### [TASK TO COMPLETE]
Repeat every line of the stored entries below word for word, omitting the pictures from your answer.

(Stored entries)
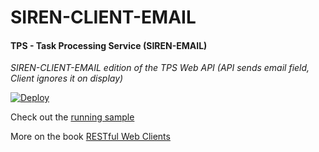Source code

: # SIREN-CLIENT-EMAIL

#### TPS - Task Processing Service (SIREN-EMAIL)

*SIREN-CLIENT-EMAIL edition of the TPS Web API (API sends email field, Client ignores it on display)*

[![Deploy](https://www.herokucdn.com/deploy/button.svg)](https://heroku.com/deploy)

Check out the [running sample](http://rwcbook10.herokuapp.com/home/)

More on the book [RESTful Web Clients](http://shop.oreilly.com/product/0636920037958.do)
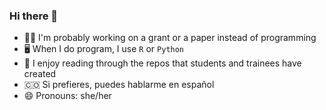 ### Hi there 👋

<!--
**blancahimes/blancahimes** is a ✨ _special_ ✨ repository because its `README.md` (this file) appears on your GitHub profile.

Here are some ideas to get you started:

- 🔭 I’m currently working on ...
- 🌱 I’m currently learning ...
- 👯 I’m looking to collaborate on ...
- 🤔 I’m looking for help with ...
- 💬 Ask me about ...
- 📫 How to reach me: ...
- 😄 Pronouns: ...
- ⚡ Fun fact: ...
-->


- 👩‍💻 I'm probably working on a grant or a paper instead of programming
- 🖥️ When I do program, I use `R` or `Python`
- 🤩 I enjoy reading through the repos that students and trainees have created
- 🇨🇴 Si prefieres, puedes hablarme en español
- 😄 Pronouns: she/her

### [THE ANSWER]
Source code

: # SIREN-CLIENT-EMAIL

#### TPS - Task Processing Service (SIREN-EMAIL)

*SIREN-CLIENT-EMAIL edition of the TPS Web API (API sends email field, Client ignores it on display)*

[![Deploy](https://www.herokucdn.com/deploy/button.svg)](https://heroku.com/deploy)

Check out the [running sample](http://rwcbook10.herokuapp.com/home/)

More on the book [RESTful Web Clients](http://shop.oreilly.com/product/0636920037958.do)
 ### Hi there 👋

<!--
**blancahimes/blancahimes** is a ✨ _special_ ✨ repository because its `README.md` (this file) appears on your GitHub profile.

Here are some ideas to get you started:

- 🔭 I’m currently working on ...
- 🌱 I’m currently learning ...
- 👯 I’m looking to collaborate on ...
- 🤔 I’m looking for help with ...
- 💬 Ask me about ...
- 📫 How to reach me: ...
- 😄 Pronouns: ...
- ⚡ Fun fact: ...
-->


- 👩‍💻 I'm probably working on a grant or a paper instead of programming
- 🖥️ When I do program, I use `R` or `Python`
- 🤩 I enjoy reading through the repos that students and trainees have created
- 🇨🇴 Si prefieres, puedes hablarme en español
- 😄 Pronouns: she/her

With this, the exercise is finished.